How to Grow Bees

Yes. Growing bees. I had this thought on the way home from meeting my friend Paul, where we had been lamenting the problems of ‘wildflower meadows’ in community spaces, as he is masterminding in the churchyard at Winchelsea. The difficulty is that the public perception of a wildflower meadow is cornflowers, poppies, daisies, waving grasses, skylarks, pretty girl in a broderie anglaise dress etc etc. The reality is very different, partly because a great deal of a meadow ecosystem exists in the soil, with the accumulation biota in the undisturbed substrate, reflecting the rhythm of pre-war, extensive agriculture. The flora will also respond to the underlying geology and water table, altering what can grow.

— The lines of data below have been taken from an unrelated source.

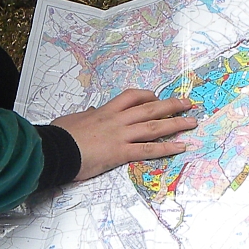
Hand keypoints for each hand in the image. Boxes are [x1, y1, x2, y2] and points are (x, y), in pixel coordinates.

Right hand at [51, 89, 197, 180]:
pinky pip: (148, 149)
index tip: (156, 97)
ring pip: (154, 126)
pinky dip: (167, 148)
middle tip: (187, 103)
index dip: (147, 95)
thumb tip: (93, 112)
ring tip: (192, 122)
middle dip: (171, 105)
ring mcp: (120, 136)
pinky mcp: (121, 153)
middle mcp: (117, 120)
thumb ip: (86, 116)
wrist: (55, 149)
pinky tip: (181, 146)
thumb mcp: (73, 119)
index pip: (131, 97)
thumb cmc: (60, 135)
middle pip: (149, 108)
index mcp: (105, 111)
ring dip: (176, 124)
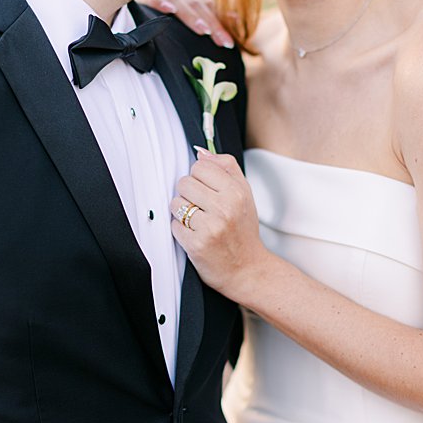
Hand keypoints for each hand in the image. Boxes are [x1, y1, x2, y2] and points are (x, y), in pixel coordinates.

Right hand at [134, 0, 234, 47]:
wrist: (124, 0)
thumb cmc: (157, 20)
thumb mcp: (185, 20)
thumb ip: (208, 17)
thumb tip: (237, 18)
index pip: (209, 6)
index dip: (221, 23)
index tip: (229, 44)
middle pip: (197, 4)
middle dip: (212, 23)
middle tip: (222, 42)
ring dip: (191, 15)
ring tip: (202, 30)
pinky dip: (160, 1)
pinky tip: (168, 9)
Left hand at [170, 149, 267, 300]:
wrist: (248, 270)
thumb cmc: (243, 230)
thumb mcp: (244, 195)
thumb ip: (226, 168)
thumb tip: (202, 152)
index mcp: (237, 192)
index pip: (200, 166)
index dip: (199, 178)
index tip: (206, 190)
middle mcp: (225, 208)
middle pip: (184, 183)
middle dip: (189, 195)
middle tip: (203, 209)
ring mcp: (210, 227)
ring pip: (176, 203)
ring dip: (182, 213)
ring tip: (198, 222)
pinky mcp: (196, 245)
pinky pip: (174, 225)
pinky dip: (180, 231)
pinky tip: (195, 236)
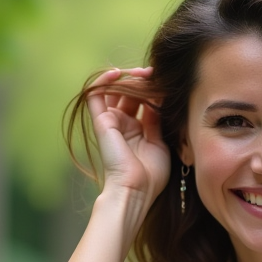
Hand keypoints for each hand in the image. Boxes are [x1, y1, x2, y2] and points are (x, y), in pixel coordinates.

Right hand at [86, 67, 170, 204]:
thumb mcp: (160, 141)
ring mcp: (111, 122)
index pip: (144, 102)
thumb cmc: (151, 174)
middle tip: (154, 74)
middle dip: (142, 82)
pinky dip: (104, 81)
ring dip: (128, 79)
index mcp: (137, 130)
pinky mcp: (101, 121)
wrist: (136, 189)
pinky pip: (96, 95)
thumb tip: (159, 97)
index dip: (153, 90)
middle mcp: (123, 124)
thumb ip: (157, 119)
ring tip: (142, 73)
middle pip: (130, 94)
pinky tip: (118, 73)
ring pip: (116, 91)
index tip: (165, 82)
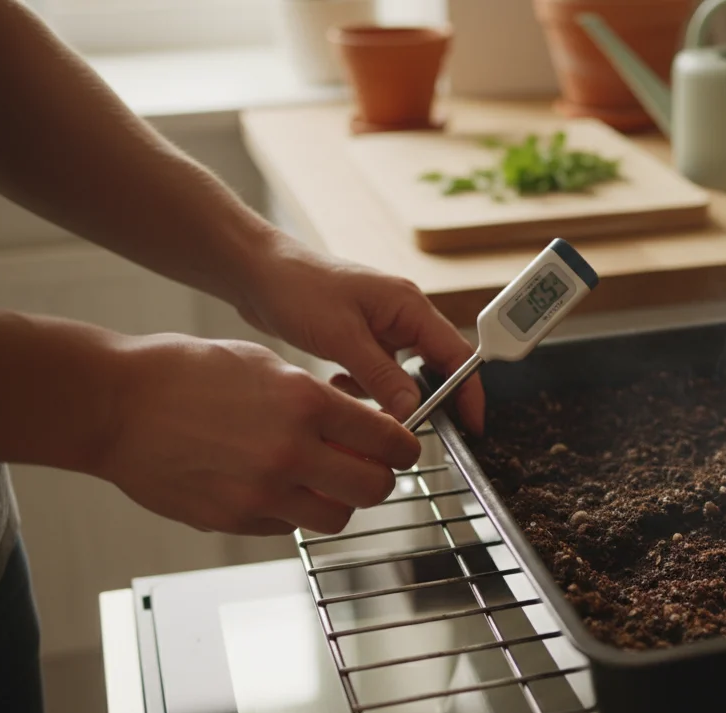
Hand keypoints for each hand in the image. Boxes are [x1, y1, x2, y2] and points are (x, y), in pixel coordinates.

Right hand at [95, 334, 419, 534]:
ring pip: (337, 517)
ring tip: (325, 479)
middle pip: (375, 487)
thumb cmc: (185, 373)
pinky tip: (277, 485)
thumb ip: (320, 399)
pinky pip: (289, 526)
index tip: (403, 446)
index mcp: (305, 404)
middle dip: (381, 477)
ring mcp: (262, 492)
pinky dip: (295, 511)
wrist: (115, 405)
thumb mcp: (267, 365)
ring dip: (341, 501)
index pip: (390, 440)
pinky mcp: (235, 519)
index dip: (405, 445)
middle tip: (372, 466)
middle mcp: (290, 453)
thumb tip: (364, 424)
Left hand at [237, 235, 484, 433]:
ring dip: (387, 395)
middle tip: (415, 428)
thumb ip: (381, 375)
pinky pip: (378, 374)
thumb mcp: (342, 337)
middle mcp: (402, 315)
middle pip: (435, 366)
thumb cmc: (297, 287)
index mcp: (409, 306)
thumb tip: (413, 408)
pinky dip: (363, 388)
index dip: (469, 391)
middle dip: (426, 398)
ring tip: (362, 404)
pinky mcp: (361, 338)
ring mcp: (382, 327)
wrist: (255, 272)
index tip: (470, 425)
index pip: (457, 354)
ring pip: (403, 375)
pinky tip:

In any case, a meadow will, whatever its heritage, spend a fair amount of time looking unremarkable to our eyes, and this can be a real problem when initiating any sort of change from a ‘clean’ grass or brown-earth state to something a little more eclectic.

Bees – that is honey bees, bumblebees, solitary bees – and all their pollinator cousins and invertebrate cohabitees need a holistic environment in which to live and work. We tend to focus on flowers as we like them, and bees need nectar and pollen so: win-win. That is only one part of the story though, and the rest of the resources they need are within the wider habitat: fungi; resin; microbes; symbionts; moisture; places where males can aggregate – and those are just the ones we know honey bees need. There are also nest sites and nurseries, and a myriad of complex systems we cannot even hope to imagine. They can all exist where nature is allowed to develop at its own pace using the resources to hand (geology, air, water) and this is why a messy meadow is indeed growing bees, even when it is not in flower. The billions of microorganisms; the interactions with other insects, birds, mammals; the shade and the light; the death and decomposition leading to recycled nutrients. These all form part of a bee’s healthy existence.

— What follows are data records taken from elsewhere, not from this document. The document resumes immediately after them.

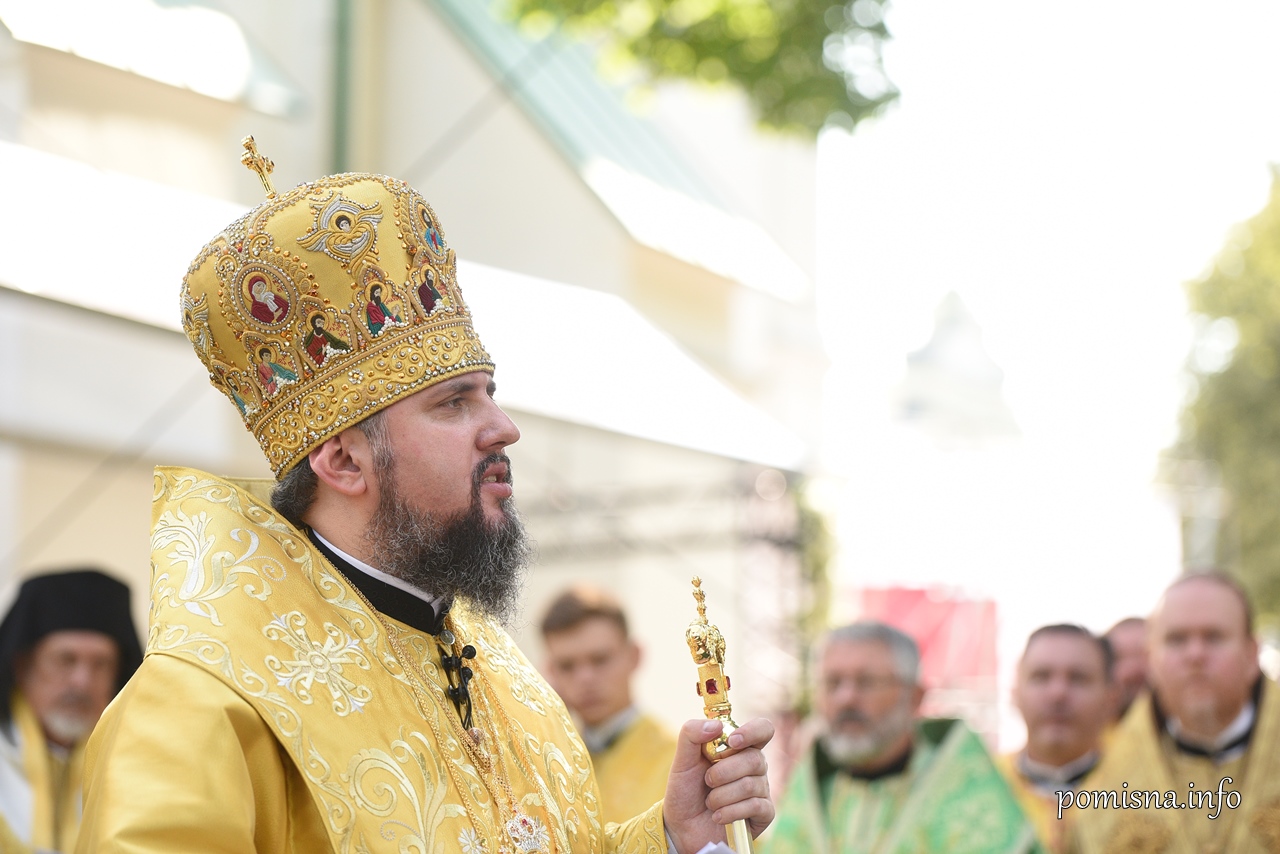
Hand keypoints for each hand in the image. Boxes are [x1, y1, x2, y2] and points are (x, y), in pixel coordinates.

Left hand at [663, 717, 774, 853]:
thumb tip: (716, 725)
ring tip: (710, 802)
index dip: (752, 732)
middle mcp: (754, 766)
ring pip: (751, 785)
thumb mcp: (682, 760)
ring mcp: (761, 790)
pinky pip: (756, 807)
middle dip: (723, 772)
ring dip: (721, 796)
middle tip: (707, 781)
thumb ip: (691, 734)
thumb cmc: (686, 790)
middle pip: (755, 759)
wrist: (682, 826)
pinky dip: (731, 812)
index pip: (763, 729)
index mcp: (740, 747)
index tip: (732, 741)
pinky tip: (718, 816)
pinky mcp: (763, 814)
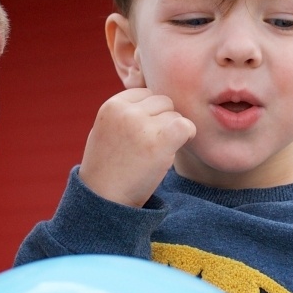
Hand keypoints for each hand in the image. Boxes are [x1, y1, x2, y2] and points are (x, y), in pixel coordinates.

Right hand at [78, 89, 195, 207]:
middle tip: (151, 145)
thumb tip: (152, 98)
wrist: (104, 198)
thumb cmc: (107, 167)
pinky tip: (178, 146)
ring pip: (175, 115)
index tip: (143, 134)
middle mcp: (127, 112)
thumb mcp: (106, 129)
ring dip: (172, 131)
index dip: (150, 113)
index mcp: (112, 106)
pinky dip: (188, 134)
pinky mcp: (160, 142)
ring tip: (155, 152)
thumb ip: (124, 112)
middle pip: (163, 102)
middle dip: (162, 121)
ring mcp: (143, 126)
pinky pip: (186, 125)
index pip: (145, 94)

As Paul said, if we can move from looking critically at a brambly scrub, and instead focus on the sound of Nightingales that the scrub harbours in the summer, we can shift from visual to auditory appreciation. Rather than looking at dead tussocks of grass, we can see a potential larder of small rodents for the local kestrel population. A patch of nettles becomes a patch of butterflies and ladybirds, as stinging nettles are the larval food plant of many species of moth and butterfly, and the aphids that suck the sap attract ladybirds in number. I have seen honey bees collecting pollen (?) from nettles, and birds eat the seeds – and any aphids the ladybirds miss.

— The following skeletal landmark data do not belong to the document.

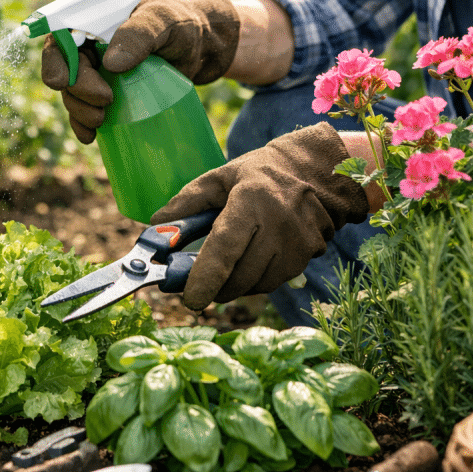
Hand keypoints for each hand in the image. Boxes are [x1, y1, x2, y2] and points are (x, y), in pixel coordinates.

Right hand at [41, 0, 239, 143]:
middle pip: (64, 70)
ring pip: (72, 93)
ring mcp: (97, 71)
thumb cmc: (182, 27)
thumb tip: (110, 64)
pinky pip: (86, 109)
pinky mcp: (107, 93)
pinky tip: (90, 137)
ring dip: (79, 111)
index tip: (62, 82)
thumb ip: (140, 35)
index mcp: (94, 21)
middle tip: (103, 104)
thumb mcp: (164, 23)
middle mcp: (89, 46)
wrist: (202, 49)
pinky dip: (83, 125)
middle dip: (75, 91)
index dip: (54, 61)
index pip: (60, 38)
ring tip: (100, 122)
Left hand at [150, 123, 368, 309]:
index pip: (225, 248)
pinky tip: (249, 263)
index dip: (206, 277)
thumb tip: (155, 227)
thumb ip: (186, 203)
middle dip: (214, 287)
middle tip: (195, 286)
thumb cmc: (259, 174)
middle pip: (240, 276)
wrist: (317, 172)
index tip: (190, 299)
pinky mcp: (308, 256)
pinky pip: (273, 282)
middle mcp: (278, 225)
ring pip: (256, 285)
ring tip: (224, 269)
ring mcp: (297, 243)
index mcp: (251, 201)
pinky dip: (254, 281)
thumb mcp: (219, 178)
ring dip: (234, 285)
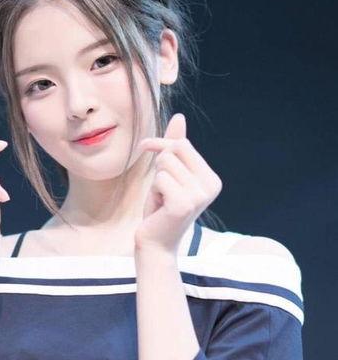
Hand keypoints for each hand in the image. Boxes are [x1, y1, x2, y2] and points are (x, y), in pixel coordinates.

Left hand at [134, 113, 221, 256]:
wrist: (155, 244)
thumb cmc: (160, 210)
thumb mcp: (168, 174)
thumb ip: (174, 147)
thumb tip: (180, 116)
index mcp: (211, 178)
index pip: (182, 144)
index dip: (160, 146)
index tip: (148, 155)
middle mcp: (211, 185)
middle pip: (174, 149)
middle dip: (158, 165)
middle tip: (161, 190)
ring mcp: (200, 195)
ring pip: (164, 162)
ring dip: (155, 180)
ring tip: (161, 200)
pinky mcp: (184, 203)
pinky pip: (159, 178)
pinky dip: (153, 191)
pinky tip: (159, 208)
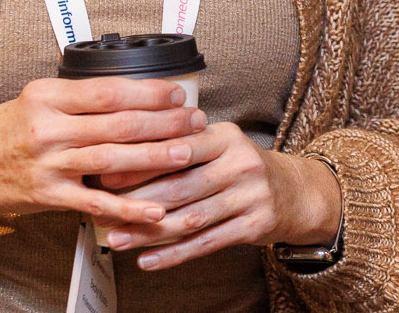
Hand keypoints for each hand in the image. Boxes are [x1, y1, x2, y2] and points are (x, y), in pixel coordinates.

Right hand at [0, 76, 205, 228]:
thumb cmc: (5, 132)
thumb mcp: (35, 100)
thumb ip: (76, 97)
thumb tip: (132, 90)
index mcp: (46, 97)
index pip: (107, 91)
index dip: (147, 92)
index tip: (176, 92)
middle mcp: (47, 129)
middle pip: (117, 123)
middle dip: (162, 122)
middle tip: (193, 120)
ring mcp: (47, 164)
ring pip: (111, 160)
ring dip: (154, 157)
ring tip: (186, 153)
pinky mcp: (48, 196)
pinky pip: (95, 202)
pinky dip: (128, 207)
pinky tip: (155, 209)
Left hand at [100, 122, 342, 269]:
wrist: (295, 192)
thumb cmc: (242, 168)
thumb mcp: (220, 147)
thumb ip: (183, 147)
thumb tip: (124, 158)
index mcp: (227, 137)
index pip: (178, 148)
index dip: (142, 163)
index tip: (107, 175)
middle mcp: (241, 163)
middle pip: (182, 186)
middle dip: (139, 201)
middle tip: (103, 211)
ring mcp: (251, 196)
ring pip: (191, 218)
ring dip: (150, 232)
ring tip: (118, 239)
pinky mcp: (255, 225)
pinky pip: (207, 243)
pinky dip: (174, 254)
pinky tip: (148, 261)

There is a bit of an obsession with needing constant gratification from our outside spaces, perhaps an unwillingness to embrace quiet times and rest, despite our complaints at the pace of modern life. I wonder if the concept of growing a functioning habitat for bees rather than simply growing flowers for bees would allow a more holistic approach?

5 Replies to “How to Grow Bees”

  1. ‘growing a functioning habitat rather than simply growing flowers…’ That’s (for me) a novel and helpful way of thinking about land that’s not particularly attractive and colourful. Thanks for this. I’ll keep this with me – and perhaps write something on it for our BKA newsletter (acknowledging the source of course!)

  2. “…needing constant gratification from our outside spaces…” quite a quote. Your photos, at the end, are effective at driving home the point. What looks, at first glance, to be ‘just’ a brown meadow…. is teeming with life. Well done!